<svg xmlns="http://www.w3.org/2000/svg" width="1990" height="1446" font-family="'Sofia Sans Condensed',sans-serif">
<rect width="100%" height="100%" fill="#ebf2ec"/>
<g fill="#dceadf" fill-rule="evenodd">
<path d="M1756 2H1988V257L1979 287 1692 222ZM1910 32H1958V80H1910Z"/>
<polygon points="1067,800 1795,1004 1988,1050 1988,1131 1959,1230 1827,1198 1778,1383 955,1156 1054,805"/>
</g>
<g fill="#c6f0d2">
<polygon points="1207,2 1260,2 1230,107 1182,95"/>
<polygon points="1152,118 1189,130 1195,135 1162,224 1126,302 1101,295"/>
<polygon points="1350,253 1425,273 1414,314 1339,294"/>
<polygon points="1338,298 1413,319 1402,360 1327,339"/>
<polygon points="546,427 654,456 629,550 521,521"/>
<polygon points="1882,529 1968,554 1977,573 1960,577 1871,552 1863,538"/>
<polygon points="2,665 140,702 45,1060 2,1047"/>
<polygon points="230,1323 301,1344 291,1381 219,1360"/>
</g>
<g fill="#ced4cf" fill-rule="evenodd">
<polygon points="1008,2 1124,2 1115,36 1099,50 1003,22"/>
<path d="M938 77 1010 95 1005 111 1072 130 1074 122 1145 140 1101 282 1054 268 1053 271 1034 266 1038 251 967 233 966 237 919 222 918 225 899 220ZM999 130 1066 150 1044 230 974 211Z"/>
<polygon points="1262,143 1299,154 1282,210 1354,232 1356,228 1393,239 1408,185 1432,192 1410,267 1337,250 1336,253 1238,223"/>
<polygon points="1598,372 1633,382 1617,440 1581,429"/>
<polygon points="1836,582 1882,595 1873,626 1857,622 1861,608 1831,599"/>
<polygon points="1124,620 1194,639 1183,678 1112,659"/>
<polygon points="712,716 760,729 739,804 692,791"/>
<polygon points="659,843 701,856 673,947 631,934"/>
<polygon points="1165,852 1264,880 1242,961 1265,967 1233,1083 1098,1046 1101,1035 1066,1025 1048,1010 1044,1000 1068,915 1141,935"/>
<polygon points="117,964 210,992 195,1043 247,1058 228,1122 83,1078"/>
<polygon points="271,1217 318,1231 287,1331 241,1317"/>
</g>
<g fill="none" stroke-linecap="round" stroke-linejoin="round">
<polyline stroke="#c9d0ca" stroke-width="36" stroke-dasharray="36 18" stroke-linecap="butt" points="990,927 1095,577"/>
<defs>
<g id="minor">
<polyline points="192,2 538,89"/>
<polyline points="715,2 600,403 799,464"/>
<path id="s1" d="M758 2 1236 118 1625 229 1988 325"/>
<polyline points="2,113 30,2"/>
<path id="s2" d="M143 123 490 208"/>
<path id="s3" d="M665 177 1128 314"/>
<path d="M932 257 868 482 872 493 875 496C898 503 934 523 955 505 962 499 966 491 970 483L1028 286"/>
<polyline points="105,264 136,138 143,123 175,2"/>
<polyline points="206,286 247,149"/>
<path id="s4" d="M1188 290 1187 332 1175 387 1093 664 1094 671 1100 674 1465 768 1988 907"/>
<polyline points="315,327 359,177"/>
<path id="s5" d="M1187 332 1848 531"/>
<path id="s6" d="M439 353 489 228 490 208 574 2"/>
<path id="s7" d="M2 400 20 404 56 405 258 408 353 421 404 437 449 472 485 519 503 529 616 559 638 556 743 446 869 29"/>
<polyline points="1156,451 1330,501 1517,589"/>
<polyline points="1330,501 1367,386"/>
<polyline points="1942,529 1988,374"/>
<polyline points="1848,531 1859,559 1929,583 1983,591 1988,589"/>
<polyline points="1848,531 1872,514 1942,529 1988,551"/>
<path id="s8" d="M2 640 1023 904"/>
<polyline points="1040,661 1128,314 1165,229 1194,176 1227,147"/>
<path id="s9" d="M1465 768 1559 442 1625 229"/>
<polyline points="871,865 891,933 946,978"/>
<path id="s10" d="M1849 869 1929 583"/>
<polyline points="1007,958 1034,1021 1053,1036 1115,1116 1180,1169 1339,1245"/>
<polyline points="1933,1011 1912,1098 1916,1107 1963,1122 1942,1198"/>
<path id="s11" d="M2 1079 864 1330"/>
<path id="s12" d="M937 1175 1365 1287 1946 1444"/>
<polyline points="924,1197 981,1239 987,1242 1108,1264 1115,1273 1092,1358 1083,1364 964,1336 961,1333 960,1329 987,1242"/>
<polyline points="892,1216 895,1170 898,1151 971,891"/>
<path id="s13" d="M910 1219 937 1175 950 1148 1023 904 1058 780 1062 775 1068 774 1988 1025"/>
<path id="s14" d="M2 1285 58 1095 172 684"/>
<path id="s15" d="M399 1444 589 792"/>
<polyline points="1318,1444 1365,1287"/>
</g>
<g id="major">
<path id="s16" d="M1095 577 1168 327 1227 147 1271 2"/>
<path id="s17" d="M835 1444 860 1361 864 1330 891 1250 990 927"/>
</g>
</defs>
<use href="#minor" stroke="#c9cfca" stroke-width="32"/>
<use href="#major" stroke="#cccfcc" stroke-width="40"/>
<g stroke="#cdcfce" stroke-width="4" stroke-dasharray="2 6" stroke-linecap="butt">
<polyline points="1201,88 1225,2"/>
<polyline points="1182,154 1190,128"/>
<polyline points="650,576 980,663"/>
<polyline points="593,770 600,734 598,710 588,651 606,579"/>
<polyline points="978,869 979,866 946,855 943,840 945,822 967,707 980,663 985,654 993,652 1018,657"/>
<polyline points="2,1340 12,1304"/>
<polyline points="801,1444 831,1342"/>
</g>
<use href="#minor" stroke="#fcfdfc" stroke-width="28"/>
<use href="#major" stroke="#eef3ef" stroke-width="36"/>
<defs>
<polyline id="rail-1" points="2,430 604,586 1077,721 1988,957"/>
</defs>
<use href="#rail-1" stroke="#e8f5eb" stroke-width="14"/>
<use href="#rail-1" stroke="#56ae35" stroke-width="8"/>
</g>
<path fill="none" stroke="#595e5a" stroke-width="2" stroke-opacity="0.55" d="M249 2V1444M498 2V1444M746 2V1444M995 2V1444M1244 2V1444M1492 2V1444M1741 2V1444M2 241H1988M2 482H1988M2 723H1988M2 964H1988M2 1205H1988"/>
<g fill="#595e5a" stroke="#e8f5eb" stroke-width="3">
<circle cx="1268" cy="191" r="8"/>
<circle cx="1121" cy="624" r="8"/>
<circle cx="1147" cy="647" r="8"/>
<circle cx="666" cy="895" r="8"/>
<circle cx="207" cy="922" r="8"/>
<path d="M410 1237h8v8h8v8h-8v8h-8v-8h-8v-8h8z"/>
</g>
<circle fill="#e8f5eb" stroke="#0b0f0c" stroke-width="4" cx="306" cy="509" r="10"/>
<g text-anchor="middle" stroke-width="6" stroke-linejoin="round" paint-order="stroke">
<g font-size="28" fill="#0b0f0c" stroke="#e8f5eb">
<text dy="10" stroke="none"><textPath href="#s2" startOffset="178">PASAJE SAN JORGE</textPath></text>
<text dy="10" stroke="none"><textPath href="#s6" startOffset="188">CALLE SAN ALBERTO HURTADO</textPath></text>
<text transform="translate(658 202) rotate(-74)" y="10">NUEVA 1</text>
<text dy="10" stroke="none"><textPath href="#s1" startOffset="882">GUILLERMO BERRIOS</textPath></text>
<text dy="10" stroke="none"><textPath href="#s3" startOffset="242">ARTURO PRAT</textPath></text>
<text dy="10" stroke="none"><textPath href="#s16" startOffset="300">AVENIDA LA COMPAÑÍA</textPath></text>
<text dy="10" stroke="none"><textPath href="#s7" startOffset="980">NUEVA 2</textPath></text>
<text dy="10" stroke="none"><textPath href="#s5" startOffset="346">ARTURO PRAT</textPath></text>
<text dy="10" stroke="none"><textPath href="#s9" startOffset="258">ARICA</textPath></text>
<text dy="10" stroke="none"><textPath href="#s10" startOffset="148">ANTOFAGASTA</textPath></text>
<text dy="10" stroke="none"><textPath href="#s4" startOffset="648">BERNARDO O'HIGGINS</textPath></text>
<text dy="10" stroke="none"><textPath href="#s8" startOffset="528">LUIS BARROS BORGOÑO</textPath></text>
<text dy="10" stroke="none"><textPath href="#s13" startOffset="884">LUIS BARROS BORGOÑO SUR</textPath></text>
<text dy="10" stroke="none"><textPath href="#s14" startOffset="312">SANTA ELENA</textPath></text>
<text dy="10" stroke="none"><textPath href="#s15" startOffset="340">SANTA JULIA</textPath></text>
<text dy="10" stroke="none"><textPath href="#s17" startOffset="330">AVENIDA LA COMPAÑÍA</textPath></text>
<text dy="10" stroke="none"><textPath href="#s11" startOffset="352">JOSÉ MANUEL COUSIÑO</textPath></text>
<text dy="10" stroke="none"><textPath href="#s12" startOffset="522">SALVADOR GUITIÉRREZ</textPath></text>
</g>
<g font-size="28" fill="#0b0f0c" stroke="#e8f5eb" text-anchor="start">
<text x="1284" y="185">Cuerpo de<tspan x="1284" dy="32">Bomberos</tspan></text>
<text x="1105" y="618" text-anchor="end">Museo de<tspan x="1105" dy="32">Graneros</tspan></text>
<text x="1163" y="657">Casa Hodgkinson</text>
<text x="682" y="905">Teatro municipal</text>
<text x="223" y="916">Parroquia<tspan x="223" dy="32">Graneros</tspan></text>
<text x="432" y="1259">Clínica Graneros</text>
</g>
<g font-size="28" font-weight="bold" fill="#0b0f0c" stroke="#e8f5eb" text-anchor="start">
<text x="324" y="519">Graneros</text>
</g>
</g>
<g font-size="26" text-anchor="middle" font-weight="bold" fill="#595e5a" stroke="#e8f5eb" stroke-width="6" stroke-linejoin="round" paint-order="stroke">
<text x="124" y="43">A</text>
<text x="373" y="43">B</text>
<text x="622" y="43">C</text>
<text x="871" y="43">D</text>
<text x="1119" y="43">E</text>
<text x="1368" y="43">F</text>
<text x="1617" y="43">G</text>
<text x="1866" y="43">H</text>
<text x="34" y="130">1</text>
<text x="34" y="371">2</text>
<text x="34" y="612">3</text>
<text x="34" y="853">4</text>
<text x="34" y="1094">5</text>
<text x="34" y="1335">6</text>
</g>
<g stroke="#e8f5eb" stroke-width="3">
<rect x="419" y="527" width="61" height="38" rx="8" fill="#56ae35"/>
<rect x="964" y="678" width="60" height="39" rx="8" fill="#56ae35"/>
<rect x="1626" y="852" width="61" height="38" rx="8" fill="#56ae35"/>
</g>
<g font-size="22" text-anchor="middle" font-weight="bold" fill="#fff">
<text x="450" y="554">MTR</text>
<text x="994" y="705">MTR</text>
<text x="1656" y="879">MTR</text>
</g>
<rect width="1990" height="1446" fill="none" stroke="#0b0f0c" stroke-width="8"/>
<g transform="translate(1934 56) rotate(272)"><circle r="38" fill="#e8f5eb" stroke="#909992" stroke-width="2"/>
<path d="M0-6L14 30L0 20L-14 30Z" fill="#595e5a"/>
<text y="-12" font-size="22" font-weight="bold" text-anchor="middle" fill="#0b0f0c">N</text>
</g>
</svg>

_Assignment_. The required answer is each line of the entries containing the string "translate".

_Reply to the task_.
<text transform="translate(658 202) rotate(-74)" y="10">NUEVA 1</text>
<g transform="translate(1934 56) rotate(272)"><circle r="38" fill="#e8f5eb" stroke="#909992" stroke-width="2"/>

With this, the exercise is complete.